DirectIndexString considered harmful..

129 views
Skip to first unread message

Páll Haraldsson

unread,
Jun 9, 2015, 11:49:02 AM6/9/15
to juli...@googlegroups.com
I remember a similar issue (and a recent post by Scott, that I thought was a bug) and now this one:

https://github.com/JuliaLang/julia/issues/7811

There is no such thing as a DirectIntex string, not even for UTF-32, if you consider Direct indexing should be to a grapheme cluster.

UTF-16 is also not a DirectIndex string, because of surrogates.

ASCIIString may be, but having some literal produce that one and allowing direct indexing that works and others with incorrect byte addressing is a catastrophe waiting to happen.

I propose just one Unicode string type that doesn't have indexing, that will use UTF-8 (or UCS-2, not UTF-16) internally. Maybe more if needed, or even just UTF-8..

Whatever the encoding, there is not just one way of indexing, it is ambigous.. Instead of one error:

julia> a="Páll"[3]
ERROR: invalid UTF-8 character index
 in next at ./utf8.jl:69
 in getindex at string.jl:57

I propose something like:

julia> a="Páll"[3] #not just for this one index..
ERROR: Indexing is not supported, do CharIndexing(your_string), or GraphemeIndexing(your_string) or WordIndexing(your_string).

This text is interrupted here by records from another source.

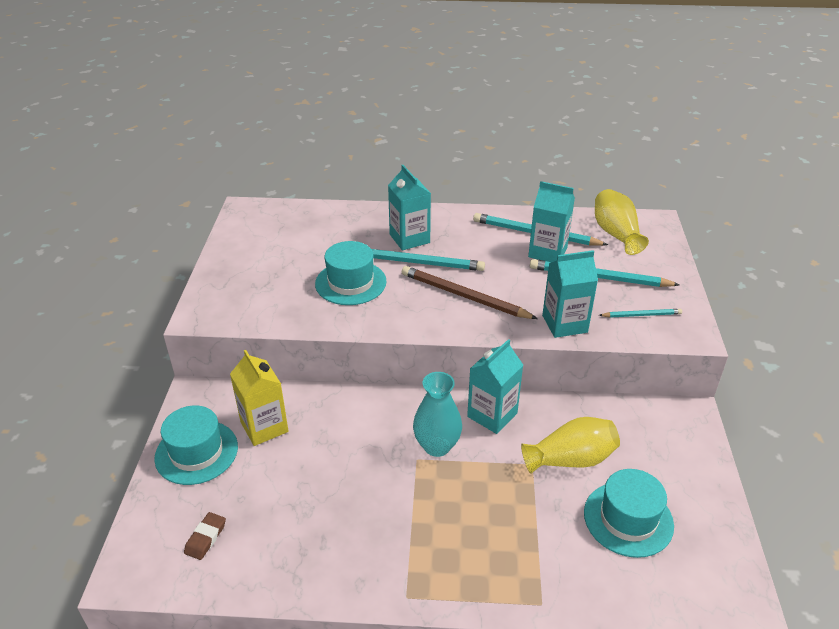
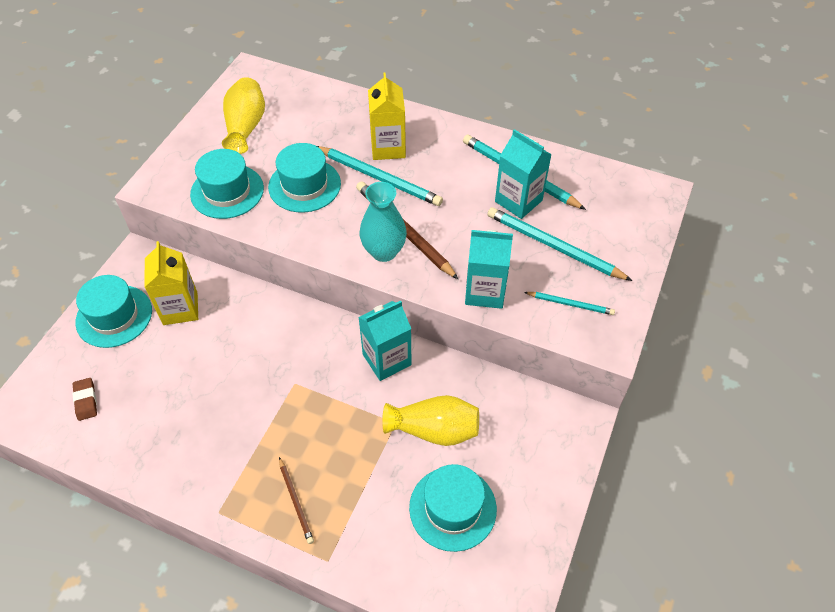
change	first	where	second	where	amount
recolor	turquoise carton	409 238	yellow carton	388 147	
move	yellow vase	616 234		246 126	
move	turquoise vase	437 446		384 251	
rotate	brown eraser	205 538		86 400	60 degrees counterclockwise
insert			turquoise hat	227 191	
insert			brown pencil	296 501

Returning a type that points to your_string, can be made fast for some string (if we choose to have ASCII behind-the-scenes) and in other case make an index into your string. That was one of my possible plans for a new string type.

The sooner we get rid of this misfeature, 0.4 release, the better I think. We can also make a ByteIndexing type, for "compatibilty" with buggy behaviour.. or for those who know what they are doing.. Can Compat.jl handle this? To take features away?

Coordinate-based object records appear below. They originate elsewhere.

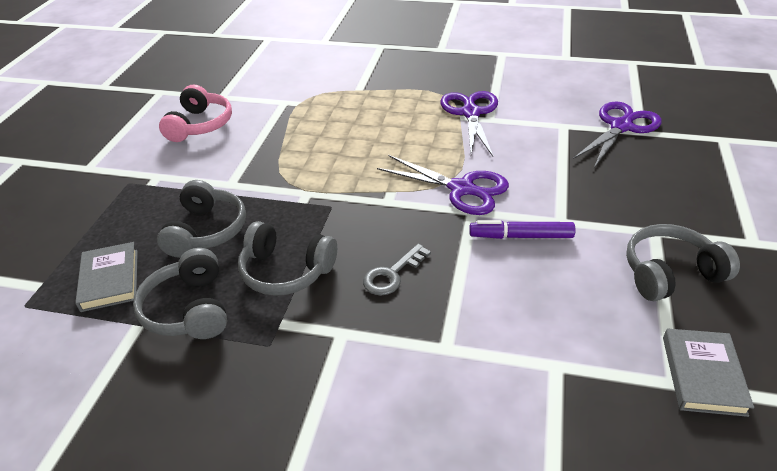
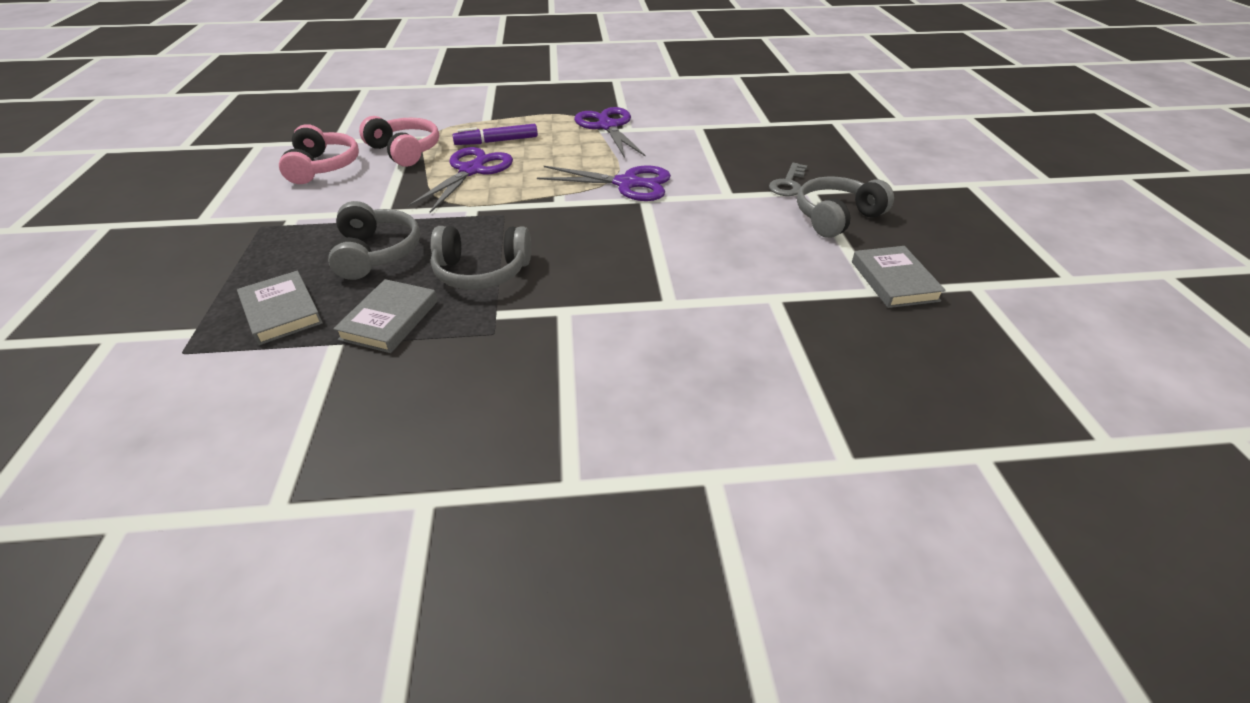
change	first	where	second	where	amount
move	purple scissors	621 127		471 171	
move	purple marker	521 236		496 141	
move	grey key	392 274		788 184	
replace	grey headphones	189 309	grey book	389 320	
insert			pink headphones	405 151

If the world settles on grapheme cluster indexing some day (or char indexing), we could reintroduce any default indexing into a string we like or will be chosen.


Do we really need indexing? Or just iterators and appending? Strings do NOT behave as arrays..

-- 
Palli.



Páll Haraldsson

unread,
Jun 9, 2015, 11:51:20 AM6/9/15
to juli...@googlegroups.com
I was also going to say:

It's not like byte-indexing is the lowest level..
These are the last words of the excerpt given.